Differnent strokes for different folks and all, but using foreign words with friends smacks me of pretentiousness. If one of my friends dropped any one of those in casual conversation, they’d get one of these:
“Indeed? And tell me, how was christmas at the yacht club? Jeeves, pull the Bently 'round, I dare say I need to go monocle shopping as my current one is not bejeweled adequately. Heavens, I saw some ordinary looking chap at Starbucks the other day with almost the exact same one! D’you realize what this means?! The commoners in this city have too much fucking money!..” etc, etc ad nauseum.
But like I said, YMMV and all that.
takes notes I will say in my defense that ordinarily I’m reasonably good at being just-friends; I’m still on solid, friendly terms with most of my exes and a reasonably large number of girls I’ve found attractive but didn’t actually go out with. I’ve never had this problem with them… to my knowledge at least.
This is really good, actually, very interesting. I think it might not be all that inaccurate. May I pick your brain a little?
We’re about year and a half apart; she’s 19 and I started legally drinking back in April. Normally I really like the rule about asking three times, but she has a full courseload in San Francisco but lives two hours away (public transit), so I thought this was an extraordinary circumstance and took a last shot at it. This turns out to be the wrong thing to do, of course, but I’m guessing the thinking was flawed to begin with?
Well… I went to her school, but yeah, I thought so, especially when I said, “Look, if you just want to let me down easy, you don’t have to. If you mean it, I’ll be honored, but if you don’t, I’ll go away smiling.” Am I wrong to ask people to take me at face value?
Okay, this last bit I have a little trouble understanding, because we didn’t have mutual friends at the beginning (it would take at least three or four degrees to go from one to the other). She introduced me to a couple of hers around the end-of-February-to-the-end-of-March, and I did the same intermittently once that happened. It doesn’t seem like a really good way to nudge someone away, except maybe as a “Ohh, these two would get along really well! Maybe if he likes talking to her more, he won’t talk as much to me.” That seems unlikely, though.
These other things, these are really good. Most of them are on the order of “:smack: Why didn’t I see that?” I plead creative exuberance on the poetry one (I’d never been able to really click with meter before, so it was a brand-new, sparkling toy to work with), but I see how it could all be… uh… offputting? Overambitious? I’m not sure, exactly, but I see what you mean.
Aside to Nunavut: She called it pretentious, too, but isn’t it okay when they’re just normal for the subject at hand? For example, to choose an example from the subject, when you’re talking about writing and you want to talk about having the discipline to sit down and rewrite the same sentence ten or twenty times, looking for le mot juste, there really isn’t a better, more satisfying word for it than le mot juste. When you talk about electrical wiring, you talk about resistors, capacitors, and relays, right?
I’m learning, I think. At the very least I know where I need to correct myself. Whoo.
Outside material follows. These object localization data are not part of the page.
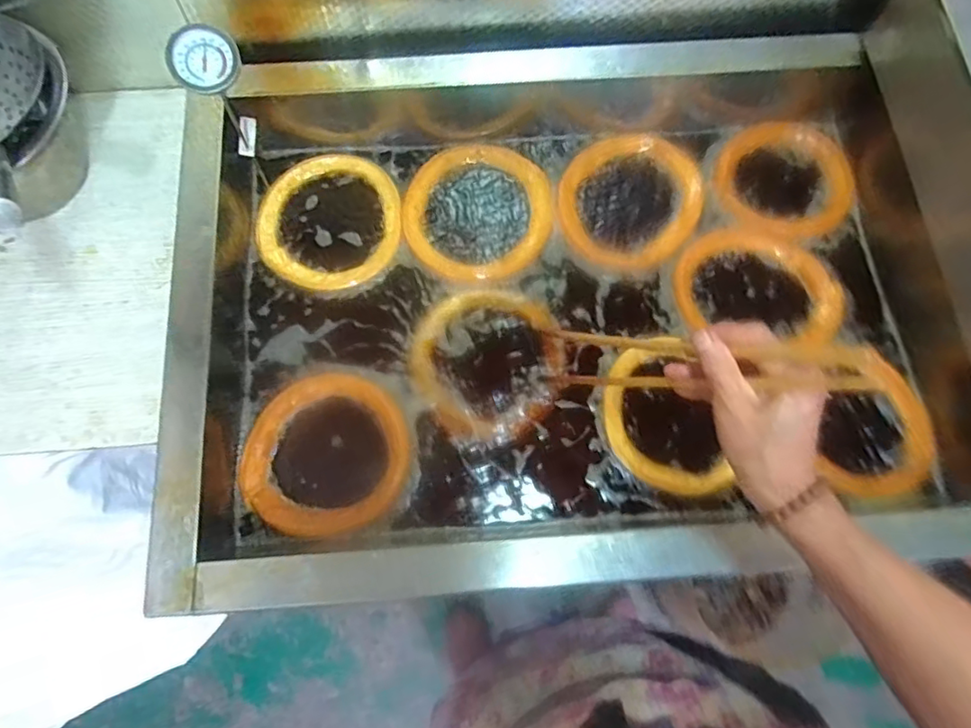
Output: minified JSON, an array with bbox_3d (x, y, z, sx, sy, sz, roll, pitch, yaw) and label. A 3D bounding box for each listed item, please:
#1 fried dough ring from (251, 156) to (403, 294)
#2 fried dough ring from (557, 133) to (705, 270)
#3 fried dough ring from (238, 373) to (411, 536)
[{"bbox_3d":[-0.187,-0.171,0.715,0.172,0.013,0.181,0,73,-1],"label":"fried dough ring"},{"bbox_3d":[0.177,-0.196,0.717,0.176,0.020,0.163,0,73,-1],"label":"fried dough ring"},{"bbox_3d":[-0.166,0.091,0.625,0.170,0.015,0.164,0,73,-1],"label":"fried dough ring"}]

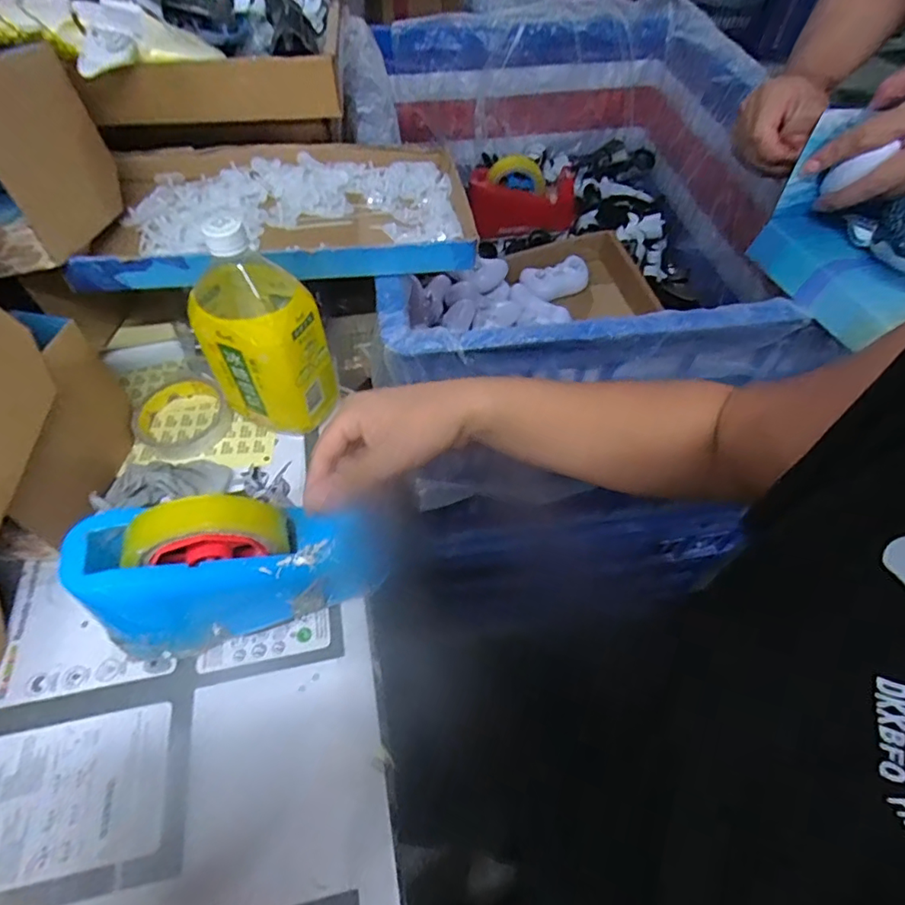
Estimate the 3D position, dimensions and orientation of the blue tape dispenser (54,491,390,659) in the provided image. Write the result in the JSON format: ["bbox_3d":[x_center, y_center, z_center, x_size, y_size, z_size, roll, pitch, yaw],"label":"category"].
[{"bbox_3d":[-0.150,0.082,0.374,0.198,0.104,0.071,-6,55,-6],"label":"blue tape dispenser"}]

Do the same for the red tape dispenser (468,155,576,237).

quote=MrJackboots]Aside to Nunavut: She called it pretentious, too, but isn’t it okay when they’re just normal for the subject at hand? For example, to choose an example from the subject, when you’re talking about writing and you want to talk about having the discipline to sit down and rewrite the same sentence ten or twenty times, looking for le mot juste, there really isn’t a better, more satisfying word for it than le mot juste. When you talk about electrical wiring, you talk about resistors, capacitors, and relays, right?
[/quote]
Well, arrive, commence and fête have all been absorbed into the English lexicon. What would you say, “I have arrived! Let us commence the fête!” or “Let’s get this party started!”. Why is the French translation of “the proper word” any more satisfying? Besides she’s just as guilty with her little Japanese injections. “Totemo”? Toooooooo precious.
Anyway, I would argue that very few people speak that way precisely because it sounds a bit pretentious. It’s a stylistic choice which is in no way analogous to the technical jargon of electrical engineers. Of course, this is just one guy talking out of ass. If you like it, then do what makes you happy.
[QUOTE=MrJackbootsAside to Nunavut: She called it pretentious, too, but isn’t it okay when they’re just normal for the subject at hand? For example, to choose an example from the subject, when you’re talking about writing and you want to talk about having the discipline to sit down and rewrite the same sentence ten or twenty times, looking for le mot juste, there really isn’t a better, more satisfying word for it than le mot juste.[/QUOTE]
You’re perfectly within your rights to think le mot juste is the best, most satisfying way to say it, as long as you recognize that some people are bound to think it’s just a pretentious way of saying “the right word.”
For example, to choose an example from the subject, when you’re talking about writing and you want to talk about having the discipline to sit down and rewrite the same sentence ten or twenty times, looking for the right word, there really isn’t a better, more satisfying word for it than the right word.